> EXERCISE PROMPT
In the column on films about forgiveness, where did the writer finally find a copy of Forgiveness? Please answer in one sentence.

> DOCUMENT EXTRACT
- Opening Delimiter -

MCN Columnists
Kim Voynar

By Kim Voynar Voynar@moviecitynews.com

Arthouse Redux: Themes of Forgiveness

This past Sunday, the sermon at our Unitarian church was about the Jewish High Holy Days Rosh Hashanah and Yom Kippur, the bookends of the “Days of Awe” on the Jewish calendar. Yom Kippur is, of course, about atonement and repentance, and all the talk in the sermon about Yom Kippur got me thinking about two very different films in which forgiveness is a theme.

One, the aptly titled Forgiveness, is a South African post-apartheid reflection of guilt and repentance; the other, Saraband, a meditation on familial relationships, forgiveness and mortality, was Ingmar Bergman‘s last film.

I’d been looking for Forgiveness (dir. Ian Gabriel), off and on, since I saw it at the Seattle International Film Festival in 2005. I don’t know why it took me so long to think of looking for it at Seattle’s Scarecrow Video, because there it was, waiting quietly, dustily, amidst the other DVDs in the “South Africa” section of the store.

The film concerns a disgraced police officer, Tertius Couzee (Arnold Vosloo), who’s carrying a burden of guilt for his role in the death of a Daniel Grootboom, a bright young anti-apartheid freedom fighter some ten years earlier. Couzee’s overwhelming sense of guilt has not been assuaged by the awarding of amnesty by a South African “Truth Commission” following the killing; unable to forgive himself for the young man’s death, he finally decides to seek out Daniel’s family in a remote fishing village, to repent for the boy’s death and ask forgiveness of his family.

- Closing Delimiter -

> DATASET CONTENT
- Opening Delimiter -

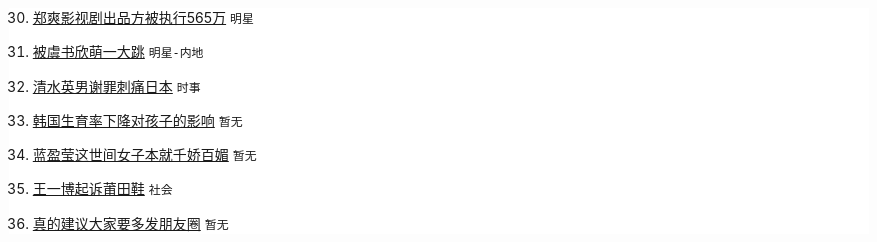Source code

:30. [郑爽影视剧出品方被执行565万](https://m.weibo.cn/search?containerid=100103type%3D1%26t%3D10%26q%3D%23%E9%83%91%E7%88%BD%E5%BD%B1%E8%A7%86%E5%89%A7%E5%87%BA%E5%93%81%E6%96%B9%E8%A2%AB%E6%89%A7%E8%A1%8C565%E4%B8%87%23&stream_entry_id=31&isnewpage=1&extparam=seat%3D1%26c_type%3D31%26cate%3D5001%26dgr%3D0%26stream_entry_id%3D31%26band_rank%3D28%26flag%3D0%26lcate%3D5001%26pos%3D28%26q%3D%2523%25E9%2583%2591%25E7%2588%25BD%25E5%25BD%25B1%25E8%25A7%2586%25E5%2589%25A7%25E5%2587%25BA%25E5%2593%2581%25E6%2596%25B9%25E8%25A2%25AB%25E6%2589%25A7%25E8%25A1%258C565%25E4%25B8%2587%2523%26realpos%3D28%26filter_type%3Drealtimehot%26display_time%3D1755158859%26pre_seqid%3D17551588597840501875112) `明星` 

31. [被虞书欣萌一大跳](https://m.weibo.cn/search?containerid=100103type%3D1%26t%3D10%26q%3D%23%E8%A2%AB%E8%99%9E%E4%B9%A6%E6%AC%A3%E8%90%8C%E4%B8%80%E5%A4%A7%E8%B7%B3%23&stream_entry_id=31&isnewpage=1&extparam=seat%3D1%26c_type%3D31%26cate%3D5001%26dgr%3D0%26stream_entry_id%3D31%26band_rank%3D29%26flag%3D1%26lcate%3D5001%26pos%3D29%26q%3D%2523%25E8%25A2%25AB%25E8%2599%259E%25E4%25B9%25A6%25E6%25AC%25A3%25E8%2590%258C%25E4%25B8%2580%25E5%25A4%25A7%25E8%25B7%25B3%2523%26realpos%3D29%26filter_type%3Drealtimehot%26display_time%3D1755158859%26pre_seqid%3D17551588597840501875112) `明星-内地` 

32. [清水英男谢罪刺痛日本](https://m.weibo.cn/search?containerid=100103type%3D1%26t%3D10%26q%3D%E6%B8%85%E6%B0%B4%E8%8B%B1%E7%94%B7%E8%B0%A2%E7%BD%AA%E5%88%BA%E7%97%9B%E6%97%A5%E6%9C%AC&stream_entry_id=31&isnewpage=1&extparam=seat%3D1%26c_type%3D31%26cate%3D5001%26dgr%3D0%26stream_entry_id%3D31%26band_rank%3D30%26flag%3D1%26lcate%3D5001%26pos%3D30%26q%3D%25E6%25B8%2585%25E6%25B0%25B4%25E8%258B%25B1%25E7%2594%25B7%25E8%25B0%25A2%25E7%25BD%25AA%25E5%2588%25BA%25E7%2597%259B%25E6%2597%25A5%25E6%259C%25AC%26realpos%3D30%26filter_type%3Drealtimehot%26display_time%3D1755158859%26pre_seqid%3D17551588597840501875112) `时事` 

33. [韩国生育率下降对孩子的影响](https://m.weibo.cn/search?containerid=100103type%3D1%26t%3D10%26q%3D%E9%9F%A9%E5%9B%BD%E7%94%9F%E8%82%B2%E7%8E%87%E4%B8%8B%E9%99%8D%E5%AF%B9%E5%AD%A9%E5%AD%90%E7%9A%84%E5%BD%B1%E5%93%8D&stream_entry_id=31&isnewpage=1&extparam=seat%3D1%26c_type%3D31%26cate%3D5001%26dgr%3D0%26stream_entry_id%3D31%26band_rank%3D31%26flag%3D1%26lcate%3D5001%26pos%3D31%26q%3D%25E9%259F%25A9%25E5%259B%25BD%25E7%2594%259F%25E8%2582%25B2%25E7%258E%2587%25E4%25B8%258B%25E9%2599%258D%25E5%25AF%25B9%25E5%25AD%25A9%25E5%25AD%2590%25E7%259A%2584%25E5%25BD%25B1%25E5%2593%258D%26realpos%3D31%26filter_type%3Drealtimehot%26display_time%3D1755158859%26pre_seqid%3D17551588597840501875112) `暂无` 

34. [蓝盈莹这世间女子本就千娇百媚](https://m.weibo.cn/search?containerid=100103type%3D1%26t%3D10%26q%3D%E8%93%9D%E7%9B%88%E8%8E%B9%E8%BF%99%E4%B8%96%E9%97%B4%E5%A5%B3%E5%AD%90%E6%9C%AC%E5%B0%B1%E5%8D%83%E5%A8%87%E7%99%BE%E5%AA%9A&stream_entry_id=31&isnewpage=1&extparam=seat%3D1%26c_type%3D31%26cate%3D5001%26dgr%3D0%26stream_entry_id%3D31%26band_rank%3D32%26flag%3D1%26lcate%3D5001%26pos%3D32%26q%3D%25E8%2593%259D%25E7%259B%2588%25E8%258E%25B9%25E8%25BF%2599%25E4%25B8%2596%25E9%2597%25B4%25E5%25A5%25B3%25E5%25AD%2590%25E6%259C%25AC%25E5%25B0%25B1%25E5%258D%2583%25E5%25A8%2587%25E7%2599%25BE%25E5%25AA%259A%26realpos%3D32%26filter_type%3Drealtimehot%26display_time%3D1755158859%26pre_seqid%3D17551588597840501875112) `暂无` 

35. [王一博起诉莆田鞋](https://m.weibo.cn/search?containerid=100103type%3D1%26t%3D10%26q%3D%23%E7%8E%8B%E4%B8%80%E5%8D%9A%E8%B5%B7%E8%AF%89%E8%8E%86%E7%94%B0%E9%9E%8B%23&stream_entry_id=31&isnewpage=1&extparam=seat%3D1%26c_type%3D31%26cate%3D5001%26dgr%3D0%26stream_entry_id%3D31%26band_rank%3D33%26flag%3D0%26lcate%3D5001%26pos%3D33%26q%3D%2523%25E7%258E%258B%25E4%25B8%2580%25E5%258D%259A%25E8%25B5%25B7%25E8%25AF%2589%25E8%258E%2586%25E7%2594%25B0%25E9%259E%258B%2523%26realpos%3D33%26filter_type%3Drealtimehot%26display_time%3D1755158859%26pre_seqid%3D17551588597840501875112) `社会` 

36. [真的建议大家要多发朋友圈](https://m.weibo.cn/search?containerid=100103type%3D1%26t%3D10%26q%3D%E7%9C%9F%E7%9A%84%E5%BB%BA%E8%AE%AE%E5%A4%A7%E5%AE%B6%E8%A6%81%E5%A4%9A%E5%8F%91%E6%9C%8B%E5%8F%8B%E5%9C%88&stream_entry_id=31&isnewpage=1&extparam=seat%3D1%26c_type%3D31%26cate%3D5001%26dgr%3D0%26stream_entry_id%3D31%26band_rank%3D34%26flag%3D1%26lcate%3D5001%26pos%3D34%26q%3D%25E7%259C%259F%25E7%259A%2584%25E5%25BB%25BA%25E8%25AE%25AE%25E5%25A4%25A7%25E5%25AE%25B6%25E8%25A6%2581%25E5%25A4%259A%25E5%258F%2591%25E6%259C%258B%25E5%258F%258B%25E5%259C%2588%26realpos%3D34%26filter_type%3Drealtimehot%26display_time%3D1755158859%26pre_seqid%3D17551588597840501875112) `暂无` 
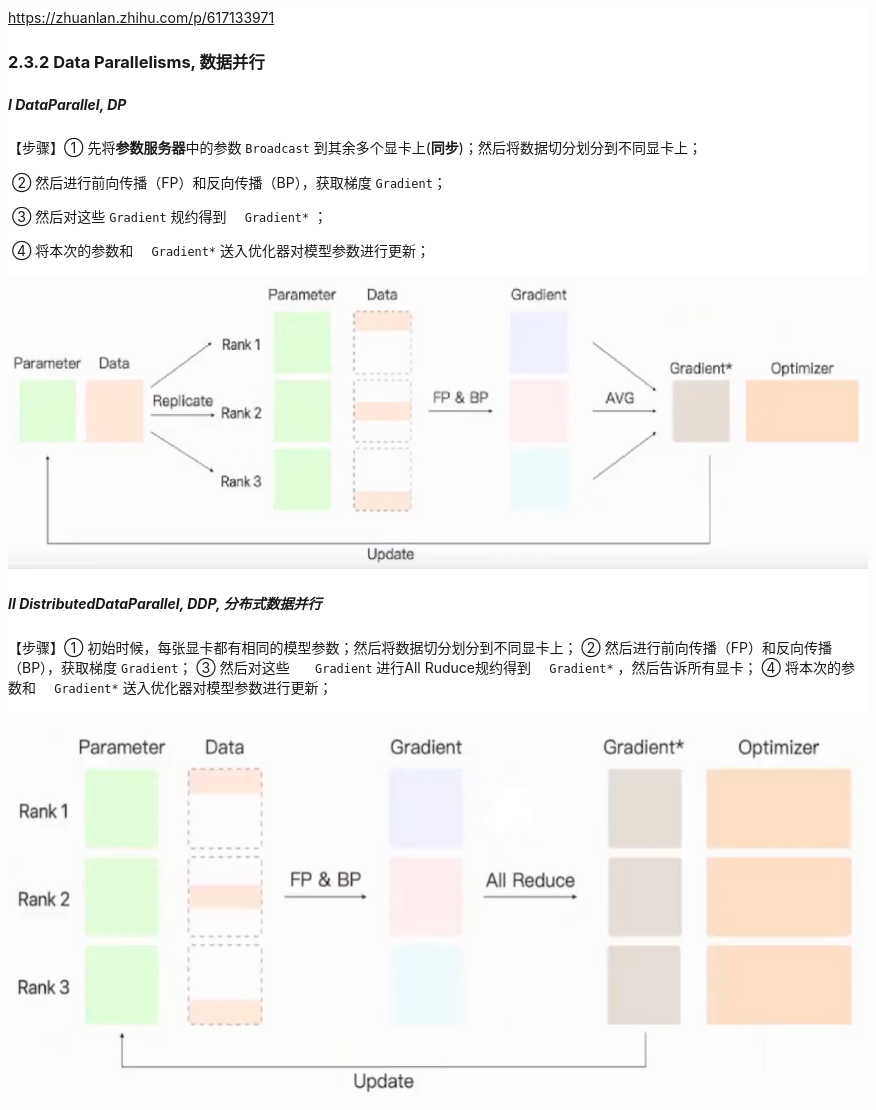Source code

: https://zhuanlan.zhihu.com/p/617133971

### 2.3.2 Data Parallelisms, 数据并行

##### Ⅰ DataParallel, DP

【步骤】① 先将**参数服务器**中的参数 `Broadcast` 到其余多个显卡上(**同步**)；然后将数据切分划分到不同显卡上；

​	       ② 然后进行前向传播（FP）和反向传播（BP），获取梯度   `Gradient`；

​	       ③ 然后对这些       `Gradient` 规约得到 `  Gradient*` ；

​	       ④ 将本次的参数和   `  Gradient*` 送入优化器对模型参数进行更新；

<img src='assets/1730447625180.png' style='zoom:30'>

##### Ⅱ DistributedDataParallel, DDP, 分布式数据并行

【步骤】① 初始时候，每张显卡都有相同的模型参数；然后将数据切分划分到不同显卡上；
	       ② 然后进行前向传播（FP）和反向传播（BP），获取梯度   `Gradient`；
	       ③ 然后对这些      `   Gradient` 进行All Ruduce规约得到 `  Gradient*` ，然后告诉所有显卡；
	       ④ 将本次的参数和   `  Gradient*` 送入优化器对模型参数进行更新；

<img src='assets/1730448313083.png' style='zoom:30'>
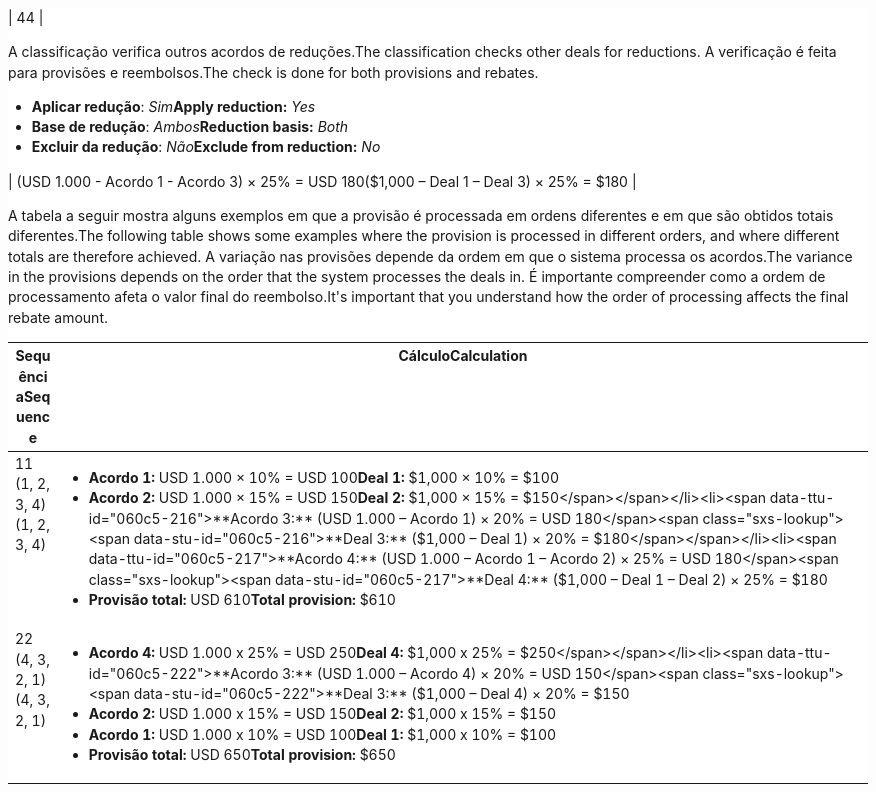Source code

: | <span data-ttu-id="060c5-200">4</span><span class="sxs-lookup"><span data-stu-id="060c5-200">4</span></span> | <p><span data-ttu-id="060c5-201">A classificação verifica outros acordos de reduções.</span><span class="sxs-lookup"><span data-stu-id="060c5-201">The classification checks other deals for reductions.</span></span> <span data-ttu-id="060c5-202">A verificação é feita para provisões e reembolsos.</span><span class="sxs-lookup"><span data-stu-id="060c5-202">The check is done for both provisions and rebates.</span></span></p><ul><li><span data-ttu-id="060c5-203">**Aplicar redução**: *Sim*</span><span class="sxs-lookup"><span data-stu-id="060c5-203">**Apply reduction:** *Yes*</span></span></li><li><span data-ttu-id="060c5-204">**Base de redução**: *Ambos*</span><span class="sxs-lookup"><span data-stu-id="060c5-204">**Reduction basis:** *Both*</span></span></li><li><span data-ttu-id="060c5-205">**Excluir da redução**: *Não*</span><span class="sxs-lookup"><span data-stu-id="060c5-205">**Exclude from reduction:** *No*</span></span></li></ul> | <span data-ttu-id="060c5-206">(USD 1.000 - Acordo 1 - Acordo 3) × 25% = USD 180</span><span class="sxs-lookup"><span data-stu-id="060c5-206">($1,000 – Deal 1 – Deal 3) × 25% = $180</span></span> |

<span data-ttu-id="060c5-207">A tabela a seguir mostra alguns exemplos em que a provisão é processada em ordens diferentes e em que são obtidos totais diferentes.</span><span class="sxs-lookup"><span data-stu-id="060c5-207">The following table shows some examples where the provision is processed in different orders, and where different totals are therefore achieved.</span></span> <span data-ttu-id="060c5-208">A variação nas provisões depende da ordem em que o sistema processa os acordos.</span><span class="sxs-lookup"><span data-stu-id="060c5-208">The variance in the provisions depends on the order that the system processes the deals in.</span></span> <span data-ttu-id="060c5-209">É importante compreender como a ordem de processamento afeta o valor final do reembolso.</span><span class="sxs-lookup"><span data-stu-id="060c5-209">It's important that you understand how the order of processing affects the final rebate amount.</span></span>

| <span data-ttu-id="060c5-210">Sequência</span><span class="sxs-lookup"><span data-stu-id="060c5-210">Sequence</span></span> | <span data-ttu-id="060c5-211">Cálculo</span><span class="sxs-lookup"><span data-stu-id="060c5-211">Calculation</span></span> |
|---|---|
| <span data-ttu-id="060c5-212">1</span><span class="sxs-lookup"><span data-stu-id="060c5-212">1</span></span><br><span data-ttu-id="060c5-213">(1, 2, 3, 4)</span><span class="sxs-lookup"><span data-stu-id="060c5-213">(1, 2, 3, 4)</span></span> | <ul><li><span data-ttu-id="060c5-214">**Acordo 1:** USD 1.000 × 10% = USD 100</span><span class="sxs-lookup"><span data-stu-id="060c5-214">**Deal 1:** $1,000 × 10% = $100</span></span></li><li><span data-ttu-id="060c5-215">**Acordo 2:** USD 1.000 × 15% = USD 150</span><span class="sxs-lookup"><span data-stu-id="060c5-215">**Deal 2:** $1,000 × 15% = $150</span></span></li><li><span data-ttu-id="060c5-216">**Acordo 3:** (USD 1.000 – Acordo 1) × 20% = USD 180</span><span class="sxs-lookup"><span data-stu-id="060c5-216">**Deal 3:** ($1,000 – Deal 1) × 20% = $180</span></span></li><li><span data-ttu-id="060c5-217">**Acordo 4:** (USD 1.000 – Acordo 1 – Acordo 2) × 25% = USD 180</span><span class="sxs-lookup"><span data-stu-id="060c5-217">**Deal 4:** ($1,000 – Deal 1 – Deal 2) × 25% = $180</span></span></li><li><span data-ttu-id="060c5-218">**Provisão total:** USD 610</span><span class="sxs-lookup"><span data-stu-id="060c5-218">**Total provision:** $610</span></span></li></ul> |
| <span data-ttu-id="060c5-219">2</span><span class="sxs-lookup"><span data-stu-id="060c5-219">2</span></span><br><span data-ttu-id="060c5-220">(4, 3, 2, 1)</span><span class="sxs-lookup"><span data-stu-id="060c5-220">(4, 3, 2, 1)</span></span> | <ul><li><span data-ttu-id="060c5-221">**Acordo 4:** USD 1.000 x 25% = USD 250</span><span class="sxs-lookup"><span data-stu-id="060c5-221">**Deal 4:** $1,000 x 25% = $250</span></span></li><li><span data-ttu-id="060c5-222">**Acordo 3:** (USD 1.000 – Acordo 4) × 20% = USD 150</span><span class="sxs-lookup"><span data-stu-id="060c5-222">**Deal 3:** ($1,000 – Deal 4) × 20% = $150</span></span></li><li><span data-ttu-id="060c5-223">**Acordo 2:** USD 1.000 x 15% = USD 150</span><span class="sxs-lookup"><span data-stu-id="060c5-223">**Deal 2:** $1,000 x 15% = $150</span></span></li><li><span data-ttu-id="060c5-224">**Acordo 1:** USD 1.000 x 10% = USD 100</span><span class="sxs-lookup"><span data-stu-id="060c5-224">**Deal 1:** $1,000 x 10% = $100</span></span></li><li><span data-ttu-id="060c5-225">**Provisão total:** USD 650</span><span class="sxs-lookup"><span data-stu-id="060c5-225">**Total provision:** $650</span></span></li></ul> |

- Closing Delimiter -

> ANSWER SPACE
The writer found it at Seattle's Scarecrow Video, among the DVDs in the store's "South Africa" section.